Suddenly all her annoyance had returned. Who was next? Devlin and Gwyneth, just happening to have made a detour here on their way to Wales? In the hope, of course, that she had changed her mind and would go with them after all. Was a woman quite incapable of knowing her own mind? Even when her fiftieth birthday was galloping up on her?

“May I speak first?” Ben asked. “Then you may go for my throat if you wish. I have not come here to be a watchdog. Owen was the one appointed for that role, and it is quite obvious how effective he has been. No one could be less suited for the job. And I have not come to bear you off to Penallen against your will to keep you amused there through the summer until the family returns here. I will gladly stay for a while, of course, if it is what you wish. And I will very gladly take you back to Penallen with us if that is what you wish. But apparently you made your preference quite clear when you decided to come home early from London. And I assume you have not changed your mind since then. You wanted time to yourself, time to be yourself instead of always being someone’s mother or mother-in-law or grandmother or sister or even friend, and instead of being coddled and included and protected and loved to death.”

Ah. At last. Someone who understood.

“Nobody believes me,” she said. “Worse, no one trusts me.”

“I do, Mother,” he said. “I believe you and I trust you. So does Jennifer. She knows just what it is like to be loved so fiercely thatthe recipient feels smothered. We both knew as soon as I was appealed to that I would come. But not to rein you in. We both want you to know that you have our full approval and support.”

There was an ache at the back of her throat as she swallowed and fought tears. “It is not just my being alone here that has rung all the alarm bells, though,” she said. “It is my friendship with Matthew Taylor.”

“Jennifer adores him,” he said. “He made her chair and gave her more freedom than she had had since early childhood, before her illness. And he made her a crutch, which, together with the shoe John Rogers, the cobbler, made for her, has enabled her to walk after a fashion. She even walked along the aisle of the church to me on our wedding day. She refers to Matthew Taylor as an artist. I have always felt a deep respect for him. He is hardworking and humble and refined—and marvelously talented. He speaks like a gentleman and is, indeed, the son of a gentleman and his wife—which is more than can be said of me. None of which attributes really have anything to say to your case, Mother. You are free to choose your own friends, whoever they are or whatever they are, as well as your own romantic partners. I do not know if Matthew Taylor is only the one or both, and frankly it is none of my business. Or that of any of your children.”

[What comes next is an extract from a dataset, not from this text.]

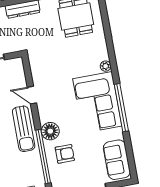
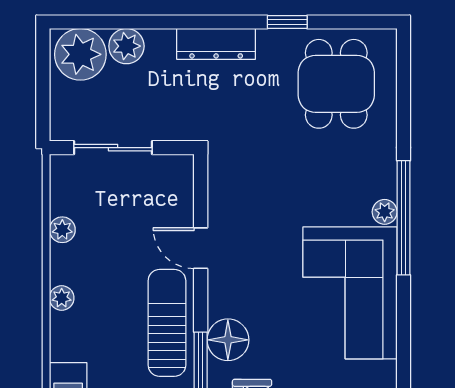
window: (121, 108) -> (403, 218), moved
sun lounger: (24, 129) -> (167, 323), turned 180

“Well,” she said. “We have been seen walking hand in hand in the park.”

“Shocking behavior indeed,” he said. “Mother. Two years ago the alarm was raised in the family when it was observed that Jennifer and I were becoming friendly and perhaps eventually a little more than just that. The sister of the Duke of Wilby and the bastard son of the late Earl of Stratton. It was unthinkable. We almost succumbed to what others thought. We almost deprived ourselvesof the love of a lifetime, however long our lifetimes last. It took some courage to go against the accepted norms. I remember it well. But we did it. We did what was right for us. And the sky did not fall upon our heads as a result. You must do what is right for you.”